The LinearAlgebra[Modular] package has two new commands, IntegerCharacteristicPolynomial and IntegerDeterminant, for fast computation of characteristic polynomials and determinants of integer matrices using modular algorithms.  Maple computes the characteristic polynomial (determinant) modulo a sequence of machine primes. For each prime, Maple uses an On3 algorithm in both cases. These commands are integrated directly into the LinearAlgebra[CharacteristicPolynomial] and LinearAlgebra[Determinant] commands for handling the integer cases.

Polynomial Greatest Common Divisor

• 

The gcd command is now using a new algorithm for multivariate polynomial gcd computations over the integers.

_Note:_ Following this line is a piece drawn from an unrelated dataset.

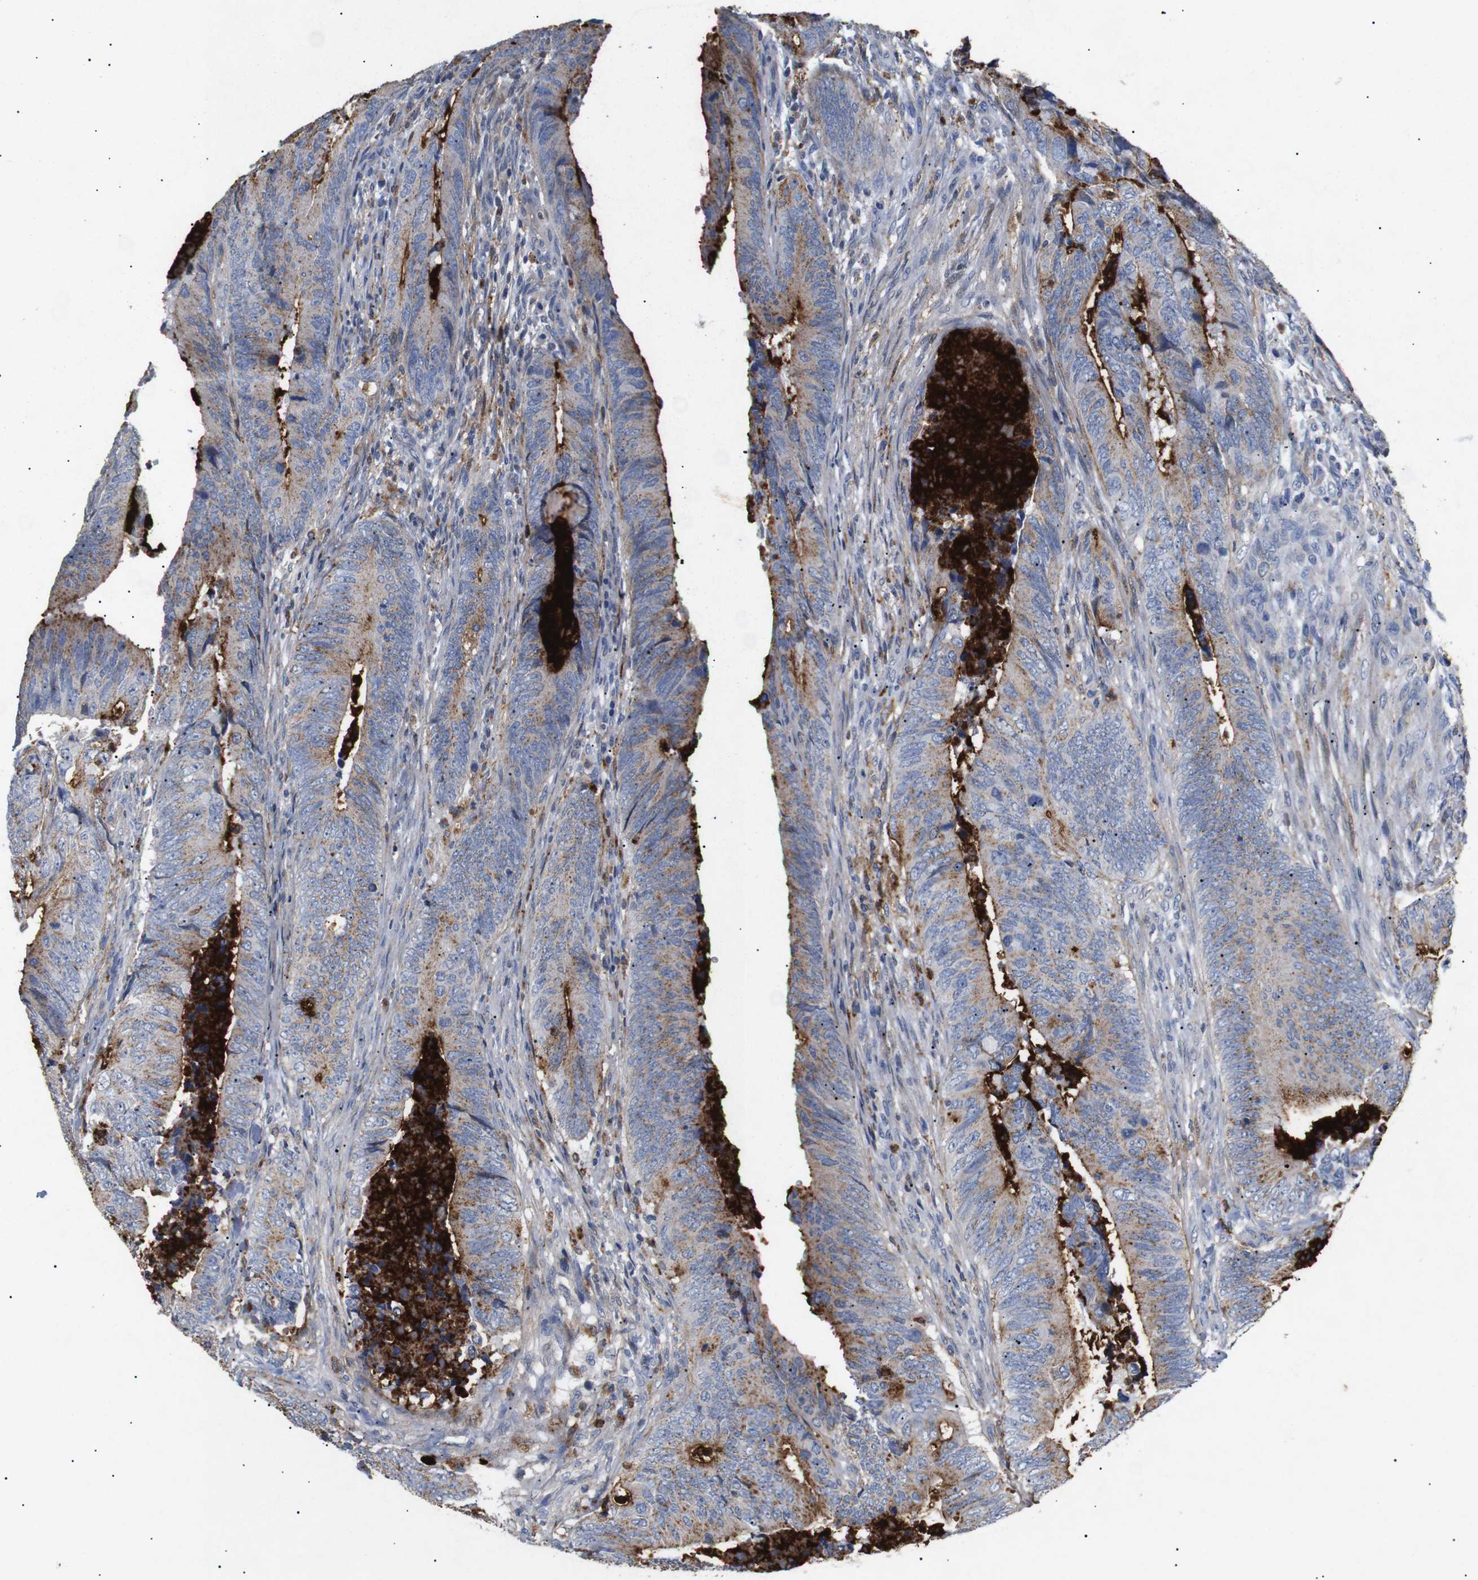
{"staining": {"intensity": "strong", "quantity": "25%-75%", "location": "cytoplasmic/membranous"}, "tissue": "colorectal cancer", "cell_type": "Tumor cells", "image_type": "cancer", "snomed": [{"axis": "morphology", "description": "Normal tissue, NOS"}, {"axis": "morphology", "description": "Adenocarcinoma, NOS"}, {"axis": "topography", "description": "Colon"}], "caption": "Protein staining of colorectal cancer tissue exhibits strong cytoplasmic/membranous staining in approximately 25%-75% of tumor cells. The protein of interest is stained brown, and the nuclei are stained in blue (DAB IHC with brightfield microscopy, high magnification).", "gene": "SDCBP", "patient": {"sex": "male", "age": 56}}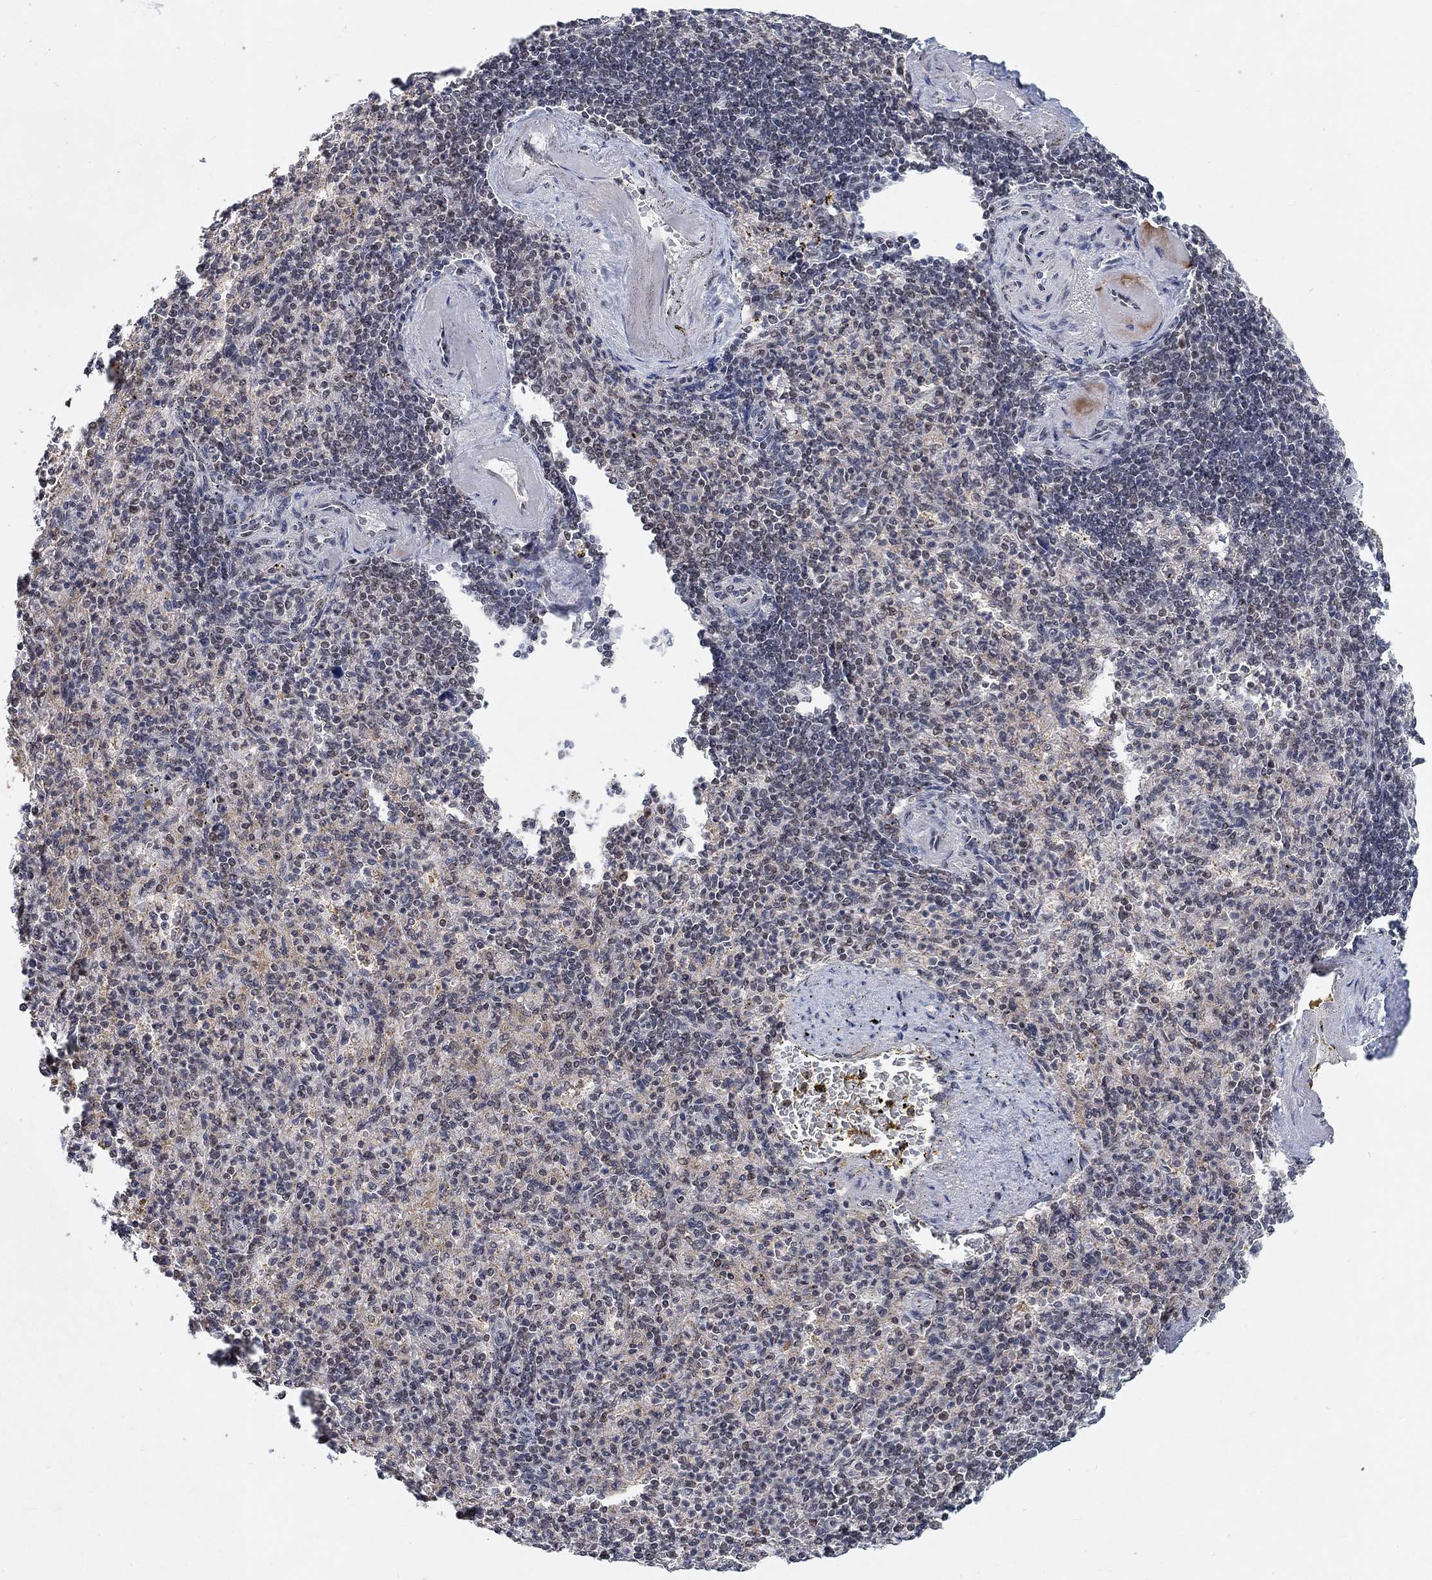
{"staining": {"intensity": "negative", "quantity": "none", "location": "none"}, "tissue": "spleen", "cell_type": "Cells in red pulp", "image_type": "normal", "snomed": [{"axis": "morphology", "description": "Normal tissue, NOS"}, {"axis": "topography", "description": "Spleen"}], "caption": "Spleen stained for a protein using immunohistochemistry (IHC) exhibits no staining cells in red pulp.", "gene": "THAP8", "patient": {"sex": "female", "age": 74}}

The efficiency improvements obtained by this algorithm are most noticeable for problems in three or more variables.

Programming

• 

Changes in the Maple argument processing mechanism and how storage is allocated for procedure arguments have improved performance and reduced memory requirements for virtually all Maple procedure calls. These gains benefit both custom and library procedures.

Multi-Threaded Programming

• 

Maple 11 introduces the ability to write and execute multi-threaded code. This allows Maple to execute code on multiple CPUs in parallel.  This can lead to significant performance improvements. For an overview of multi-threading in Maple, see the multi-threaded Maple help page. The Threads package provides the user interface to writing multi-threaded code.

Dynamic Garbage Collection

• 

The frequency of memory garbage collection has always been an interval based on a fixed amount of memory used.  Now, the gcfreq setting of kernelopts accepts a second parameter allows the collection frequency to dynamically adjust as more memory is allocated.